COURT UPHOLDS MOST ORDER 500 CHANGES

Sept. 3, 1990
The U.S. Circuit Court of Appeals in Washington has upheld most of the Federal Energy Regulatory Commission's Order 500 revisions and the take or pay crediting mechanism in the original rule. The court upheld Orders 500 H and 500 1 and accepted FERC's explanation about why it did not use Natural Gas Act Section 5 powers to change take or pay contracts.
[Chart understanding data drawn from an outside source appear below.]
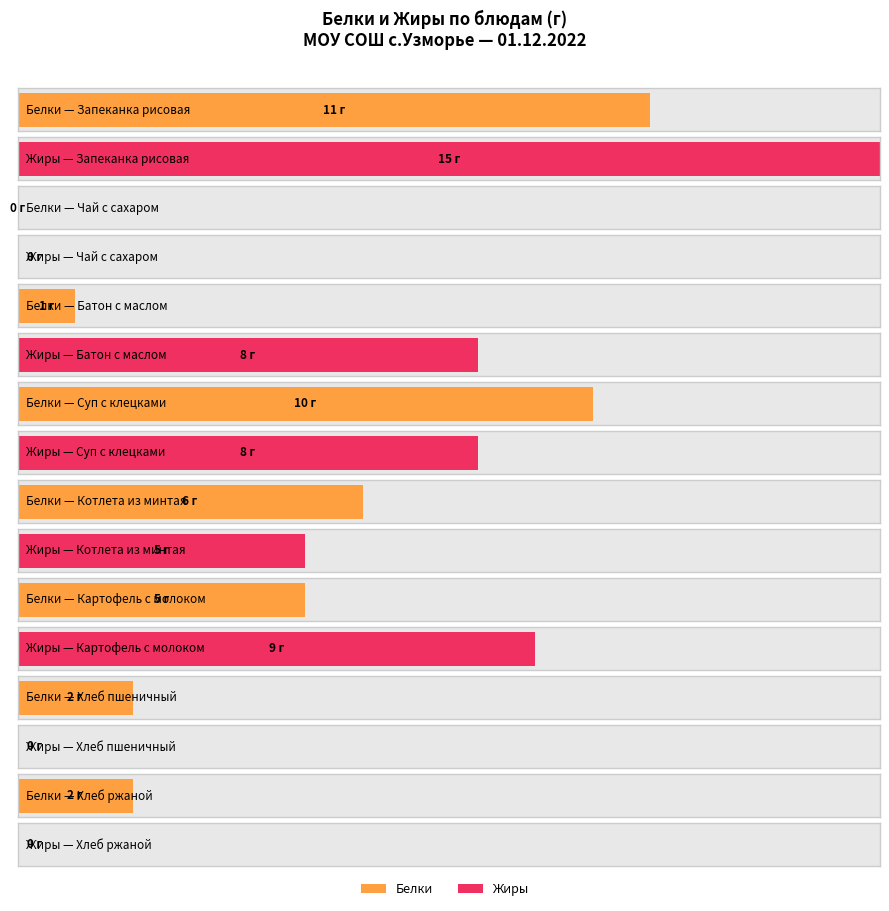

What value does the Жиры series have at Батон с маслом, to the nearest 10?

10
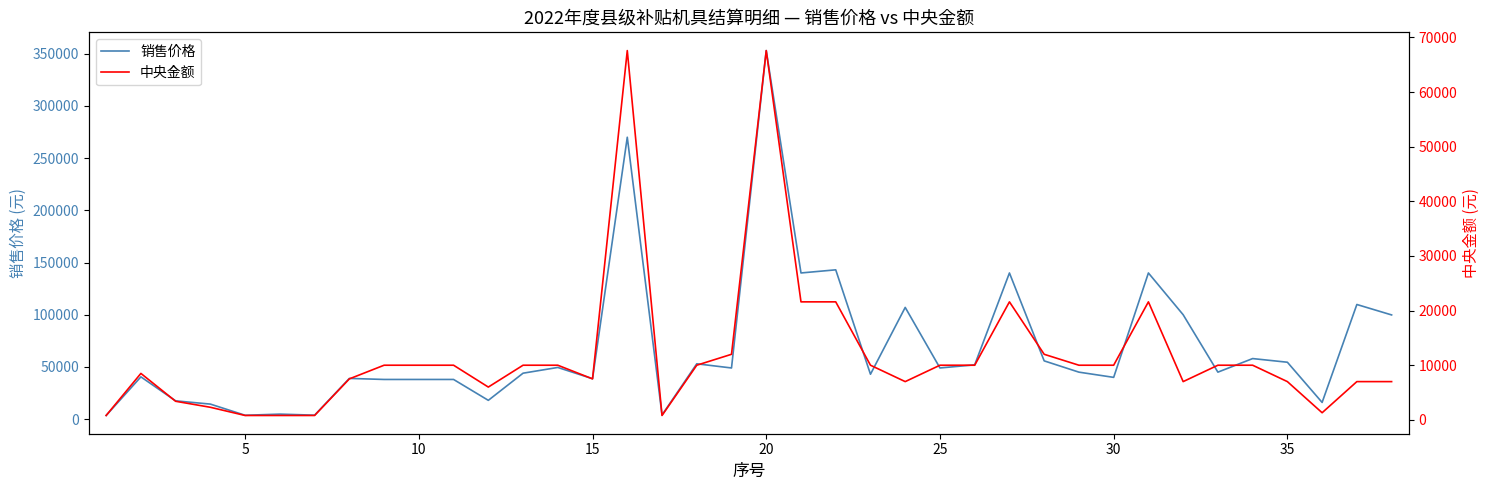

In 销售价格, how many points are higher than both neighbors (excluding endpoints)?

13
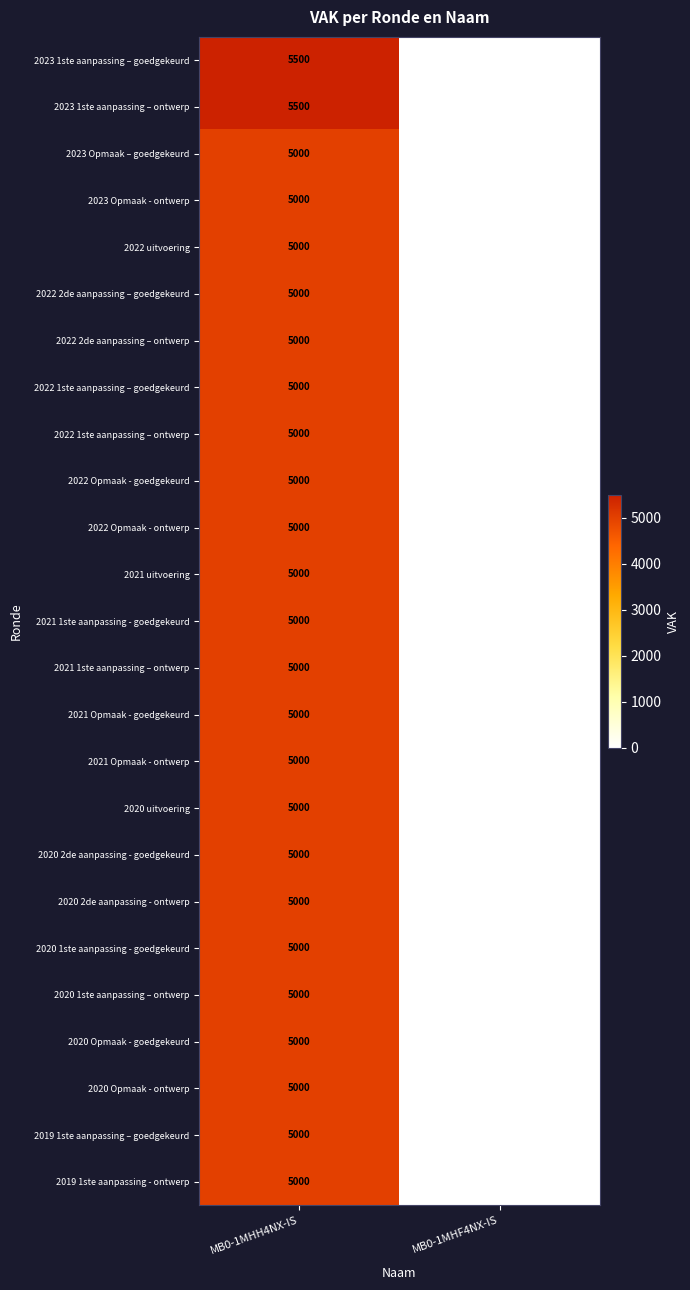

At how many categories does at least one series exceed 4300?

1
Pipelines had argued for the latter course, but the court agreed with FERC that such an action would extend commission jurisdiction to

The U.S. Circuit Court of Appeals in Washington has upheld most of the Federal Energy Regulatory Commission's Order 500 revisions and the take or pay crediting mechanism in the original rule.

The court upheld Orders 500 H and 500 1 and accepted FERC's explanation about why it did not use Natural Gas Act Section 5 powers to change take or pay contracts.

Pipelines had argued for the latter course, but the court agreed with FERC that such an action would extend commission jurisdiction to many gas sales contracts outside FERC's purview.

The court said, "We have no basis whatever for forcing the commission into interference with thousands of contracts in the form either of generic rules or interminable case by case decisions, which in either event would be only dimly related to the price difficulty that is the core of the pipelines' problem and is plainly off the commission's reservation."

The Natural Gas Supply Association said the court's decision pleases producers. "Hopefully," NGSA said, "this will lay to rest debilitating issues of the past."

The court ordered FERC to reconsider whether it can pregrant abandonment of firm transportation that customers have converted from sales demand.

That procedure freed pipeline companies from seeking individual approval from FERC to abandon transportation service after contracts expire.

The court said FERC had failed to adequately explain its reasoning for pregranted abandonment but did not cite any legal obstacles to the practice.

The court also ordered FERC to reconsider a provision for "double crediting" that allows one pipeline to claim credit for transporting gas another pipeline has bought from a producer.

"This appears to provide rich opportunities for mutual back scratching among pipelines-to arrange for transporting of each other's gas for the purpose of generating credits," the court said.